>>

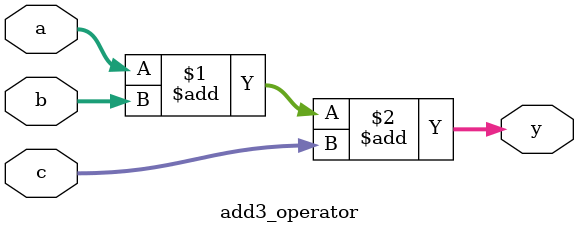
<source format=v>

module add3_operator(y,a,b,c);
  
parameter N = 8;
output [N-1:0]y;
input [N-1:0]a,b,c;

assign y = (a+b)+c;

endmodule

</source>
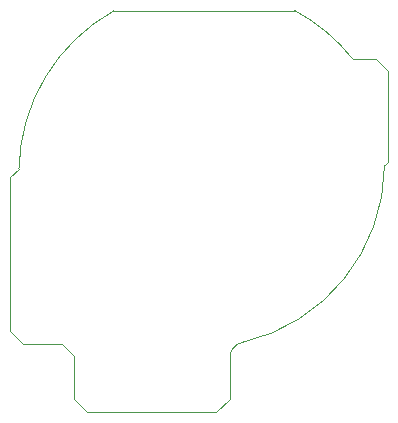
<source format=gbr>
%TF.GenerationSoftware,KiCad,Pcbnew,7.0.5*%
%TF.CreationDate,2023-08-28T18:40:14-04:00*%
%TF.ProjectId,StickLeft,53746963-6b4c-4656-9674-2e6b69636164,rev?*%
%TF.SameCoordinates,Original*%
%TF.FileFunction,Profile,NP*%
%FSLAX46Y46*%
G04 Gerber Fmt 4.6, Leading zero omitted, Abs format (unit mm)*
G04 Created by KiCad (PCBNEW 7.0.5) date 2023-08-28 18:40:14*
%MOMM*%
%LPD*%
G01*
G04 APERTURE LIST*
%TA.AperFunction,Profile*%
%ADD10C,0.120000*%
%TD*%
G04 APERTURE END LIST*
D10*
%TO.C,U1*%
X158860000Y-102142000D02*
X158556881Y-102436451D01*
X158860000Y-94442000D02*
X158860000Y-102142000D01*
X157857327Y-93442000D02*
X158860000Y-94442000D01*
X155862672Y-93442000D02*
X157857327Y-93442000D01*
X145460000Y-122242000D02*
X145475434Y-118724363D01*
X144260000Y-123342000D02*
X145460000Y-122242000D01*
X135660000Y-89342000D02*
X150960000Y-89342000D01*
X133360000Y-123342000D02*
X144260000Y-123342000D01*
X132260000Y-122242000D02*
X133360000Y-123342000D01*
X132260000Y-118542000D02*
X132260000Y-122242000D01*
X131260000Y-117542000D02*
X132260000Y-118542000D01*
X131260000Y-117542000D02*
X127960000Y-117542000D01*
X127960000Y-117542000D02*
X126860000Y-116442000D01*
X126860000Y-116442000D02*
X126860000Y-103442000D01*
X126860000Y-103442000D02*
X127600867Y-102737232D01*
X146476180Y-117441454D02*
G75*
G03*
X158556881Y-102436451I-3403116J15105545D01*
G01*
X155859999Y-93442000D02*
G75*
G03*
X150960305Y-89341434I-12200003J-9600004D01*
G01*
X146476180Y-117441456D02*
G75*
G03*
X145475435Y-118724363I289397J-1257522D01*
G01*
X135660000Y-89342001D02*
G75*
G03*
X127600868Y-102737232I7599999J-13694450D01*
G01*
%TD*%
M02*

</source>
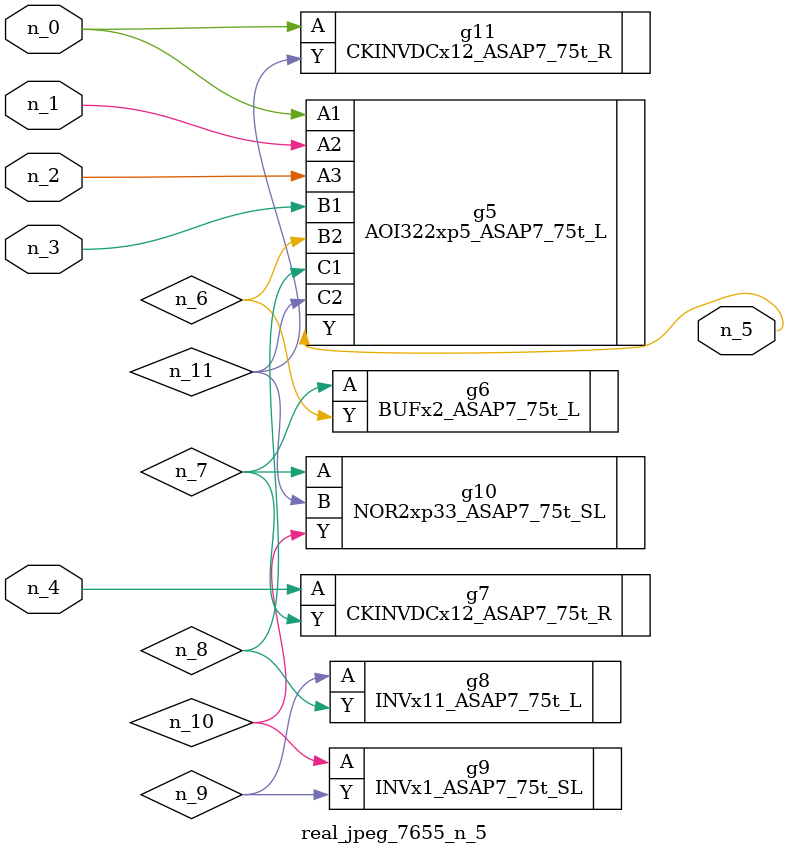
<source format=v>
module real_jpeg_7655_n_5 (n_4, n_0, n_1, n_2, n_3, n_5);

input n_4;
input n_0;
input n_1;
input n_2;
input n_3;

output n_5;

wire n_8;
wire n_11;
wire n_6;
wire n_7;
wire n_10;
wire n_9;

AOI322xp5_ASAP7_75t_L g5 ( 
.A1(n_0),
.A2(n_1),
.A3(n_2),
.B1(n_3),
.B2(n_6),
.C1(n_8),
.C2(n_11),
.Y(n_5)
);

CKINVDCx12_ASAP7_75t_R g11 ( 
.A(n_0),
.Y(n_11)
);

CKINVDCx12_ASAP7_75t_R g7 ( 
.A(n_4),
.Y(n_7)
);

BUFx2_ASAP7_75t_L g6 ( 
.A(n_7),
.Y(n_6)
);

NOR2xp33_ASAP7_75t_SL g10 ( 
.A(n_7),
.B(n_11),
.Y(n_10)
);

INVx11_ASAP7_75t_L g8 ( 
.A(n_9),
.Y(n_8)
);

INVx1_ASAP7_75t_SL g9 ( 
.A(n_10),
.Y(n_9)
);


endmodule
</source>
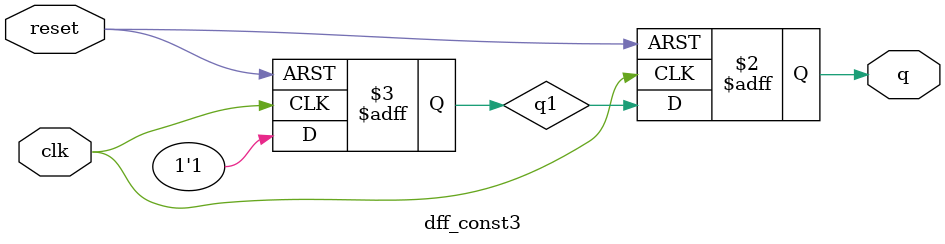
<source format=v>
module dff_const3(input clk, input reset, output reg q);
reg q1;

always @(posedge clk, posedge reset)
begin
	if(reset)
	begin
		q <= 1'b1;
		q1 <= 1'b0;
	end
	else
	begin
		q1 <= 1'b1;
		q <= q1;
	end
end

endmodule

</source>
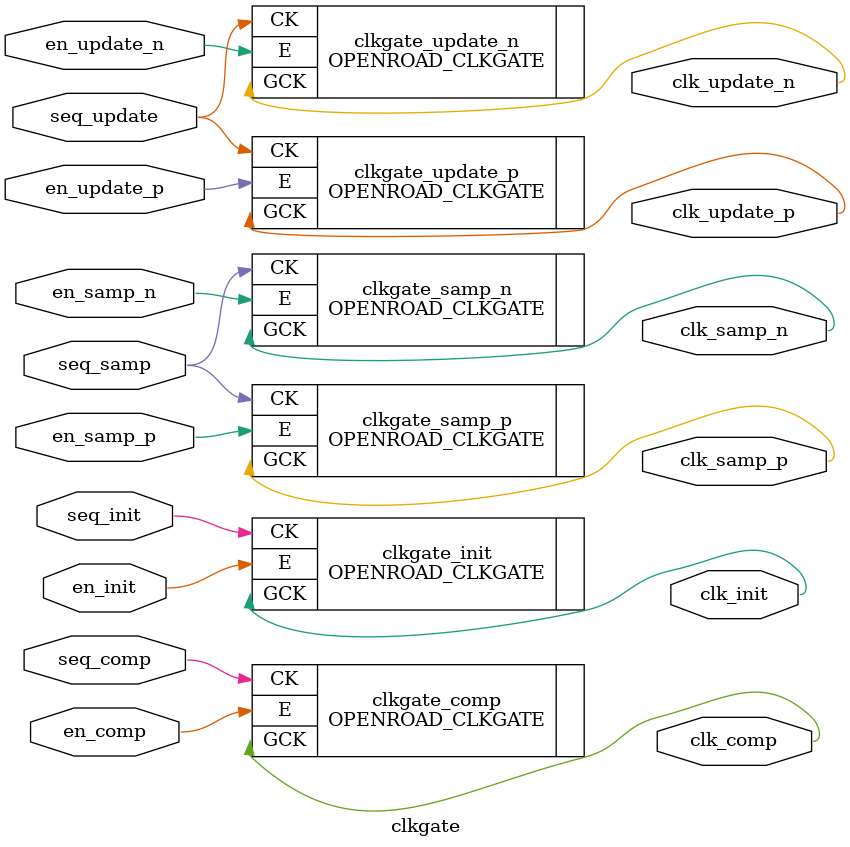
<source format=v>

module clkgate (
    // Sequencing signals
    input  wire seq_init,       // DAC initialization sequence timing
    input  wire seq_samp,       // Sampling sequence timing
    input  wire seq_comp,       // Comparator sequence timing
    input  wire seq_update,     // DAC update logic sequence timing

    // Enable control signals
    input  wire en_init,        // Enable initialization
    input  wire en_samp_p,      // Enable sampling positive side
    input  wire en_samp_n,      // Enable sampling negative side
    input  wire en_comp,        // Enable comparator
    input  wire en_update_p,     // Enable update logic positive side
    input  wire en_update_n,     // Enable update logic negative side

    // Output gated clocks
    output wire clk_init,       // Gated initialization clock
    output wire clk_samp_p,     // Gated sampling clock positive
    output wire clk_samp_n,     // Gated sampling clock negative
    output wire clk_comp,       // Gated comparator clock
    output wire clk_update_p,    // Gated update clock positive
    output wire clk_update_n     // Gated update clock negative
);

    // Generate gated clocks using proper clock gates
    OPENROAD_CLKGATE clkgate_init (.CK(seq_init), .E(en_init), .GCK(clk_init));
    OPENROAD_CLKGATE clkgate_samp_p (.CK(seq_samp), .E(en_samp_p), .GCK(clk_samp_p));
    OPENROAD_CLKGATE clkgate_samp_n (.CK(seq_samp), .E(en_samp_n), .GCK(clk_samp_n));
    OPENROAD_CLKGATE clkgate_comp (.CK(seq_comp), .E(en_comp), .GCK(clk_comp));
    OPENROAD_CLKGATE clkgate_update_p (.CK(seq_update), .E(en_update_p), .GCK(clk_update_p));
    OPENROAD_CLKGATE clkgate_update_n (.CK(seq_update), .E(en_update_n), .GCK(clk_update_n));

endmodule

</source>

<<
>>

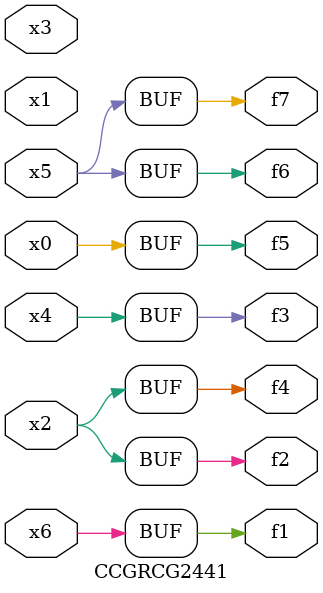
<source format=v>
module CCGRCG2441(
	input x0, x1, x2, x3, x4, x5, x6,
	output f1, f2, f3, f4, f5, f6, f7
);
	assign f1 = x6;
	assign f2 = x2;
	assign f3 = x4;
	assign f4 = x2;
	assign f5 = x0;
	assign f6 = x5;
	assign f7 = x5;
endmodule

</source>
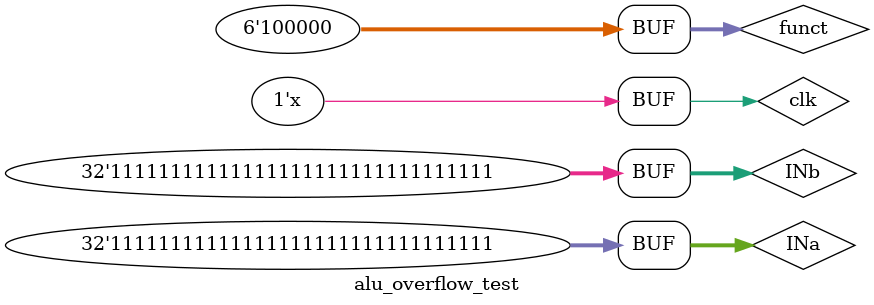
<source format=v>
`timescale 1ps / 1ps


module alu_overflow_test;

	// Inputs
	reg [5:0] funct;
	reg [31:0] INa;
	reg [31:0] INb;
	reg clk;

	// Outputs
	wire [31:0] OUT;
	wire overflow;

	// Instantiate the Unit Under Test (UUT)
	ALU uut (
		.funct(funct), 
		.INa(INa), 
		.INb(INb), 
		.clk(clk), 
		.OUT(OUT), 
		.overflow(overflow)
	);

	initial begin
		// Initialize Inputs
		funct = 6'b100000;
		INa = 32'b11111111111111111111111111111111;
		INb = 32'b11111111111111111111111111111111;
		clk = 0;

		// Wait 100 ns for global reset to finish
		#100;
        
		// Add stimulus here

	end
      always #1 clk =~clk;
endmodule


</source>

<<

**TASK TO COMPLETE:**
Output only the lines above from the one containing "X126860000Y-103442000D01*" to the one containing "module real_jpeg_7655_n_5 (n_4, n_0, n_1, n_2, n_3, n_5);", both included, exactly as written and with no pictures.

**EXERCISE RESPONSE:**
X126860000Y-103442000D01*
X126860000Y-103442000D02*
X127600867Y-102737232D01*
X146476180Y-117441454D02*
G75*
G03*
X158556881Y-102436451I-3403116J15105545D01*
G01*
X155859999Y-93442000D02*
G75*
G03*
X150960305Y-89341434I-12200003J-9600004D01*
G01*
X146476180Y-117441456D02*
G75*
G03*
X145475435Y-118724363I289397J-1257522D01*
G01*
X135660000Y-89342001D02*
G75*
G03*
X127600868Y-102737232I7599999J-13694450D01*
G01*
%TD*%
M02*

</source>
<source format=v>
module real_jpeg_7655_n_5 (n_4, n_0, n_1, n_2, n_3, n_5);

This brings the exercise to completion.